Two years ago, with her reputation already in jeopardy, Miss Grace Hamilton gave herself to a powerful, compelling stranger in one night of delicious, quivering ecstasy. Wild, bold, and wickedly sensual, Devlin Sharpe is a highwayman and pirate—a scoundrel whose world is ruled solely by pleasure. And now he has returned to claim Grace again, vowing to make up for the time they’ve lost, to take her to the heights of carnal abandon and show her the exquisite bliss of exploring her darkest, most decadent fantasies…

After I read the blurbs for my books, I always think “ooh, that sounds so hot!” and I know I could never write one myself. I would add way too much dull plot summary stuff that would sound as exciting as a technical report.

For readers out there, do the blurbs on books entice you? How much plot do you like to see revealed? For authors, do you have a favorite blurb from your books?

4 comments to “That First Booksigning Smile”

  1. Pam Rosenthal
    Comment
    1
      · November 19th, 2007 at 7:42 am · Link

    Great smile, Sharon, and congrats on the great review, too.

    I’ve always been very amused by the blurbs for my books (did I write that? who knew?) If the blurbs get people to buy my books, I guess that’s great, but it’s not how I shop for books.

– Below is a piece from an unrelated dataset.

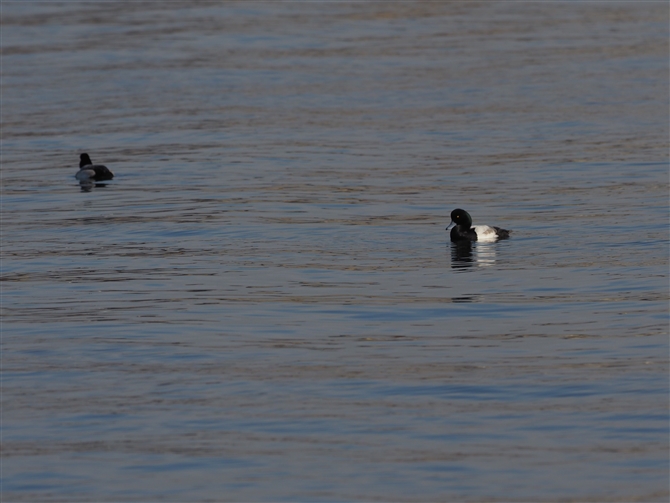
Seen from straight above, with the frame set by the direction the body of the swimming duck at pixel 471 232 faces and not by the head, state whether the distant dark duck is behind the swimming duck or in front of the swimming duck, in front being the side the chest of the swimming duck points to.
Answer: in front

    I buy by buzz and recommendation, and of course by author. But the best way to buy a book, imo, is to go into a bookstore, open to page 1 and shift into topping-from-below gear. OK, you think you’re so hot. Seduce me. Catch me if you can.

    And I don’t mean try to hook me with that mythical grab ’em first sentence crap they tell you is so important in all the RWA-landia. I mean show me your voice, hot stuff. Make me turn to page 2… or 3.

    Dreamiest bookstore seduction I can remember was the first page of Sarah Waters’ Tipping the Velvet. I was a goner.



  2. Lulu
    Comment
    2
      · November 20th, 2007 at 11:01 pm · Link

    There is nothing I like better than going in a book store and spending a couple hours just walking through the fiction aisles. I have found many authors by walking around and reading the blurbs and then reading the first few pages if it interests me.
    I think that the most annoying thing for me is where the blurb area is filled with the book reviews and nothing but that. I am sorry but I do not buy a book just based on that. I have my own quirks and something that others may like may turn me off. So in the case where there is no blurb, I will write down the name of the author in my little notebook just for that purpose and read more about the book online and then make my decision.
    To be honest for romance in particular, the blurbs do turn me off sometimes, (just a bit too melodramatic); but I find that more an aid than a hindrance for books in general.



  3. Sharon Page
    Comment
    3
      · November 21st, 2007 at 2:18 pm · Link

    Hi Pam,
    I admit that I, too, always look at the first page. To me that is way more important than the back of the book, because that’s the voice–the person who is going to be telling you the story for 400 pages :-). You make a good point about the first sentence. Since I’ve seen examples of “great” first sentences that have left me cold, while I get hot and bothered by other that leave other readers shaking their heads, I’ve realized it’s subjective.

    I will have to look at Sarah Waters’ work. I got hooked on the t.v. production of her book Fingersmiths and would love to read the actual words that she put down on paper to tell that story.



  4. Sharon Page
    Comment
    4
      · November 21st, 2007 at 2:24 pm · Link

    Hi Lulu,
    I love to just walk up and down the rows and look, too. All sorts of things will catch my eye, I have to admit, and make me pick up the book–an intriguing title, some aspect of the cover, an author’s name I know or one I’ve heard of and am now curious about.

    One thing that has always intrigued me is Avon’s packaging of their ‘Treasure’ books. For these, there is usually a clinch illustration on the back in place of a blurb. I’ve always been intrigued as to how that works for readers, since you are getting the typical blurb on the back of the book (it’s inside the front), but the clinch cover is still visible if you’re holding up the book to read it on the bus. It’s interesting the different approaches publishers take.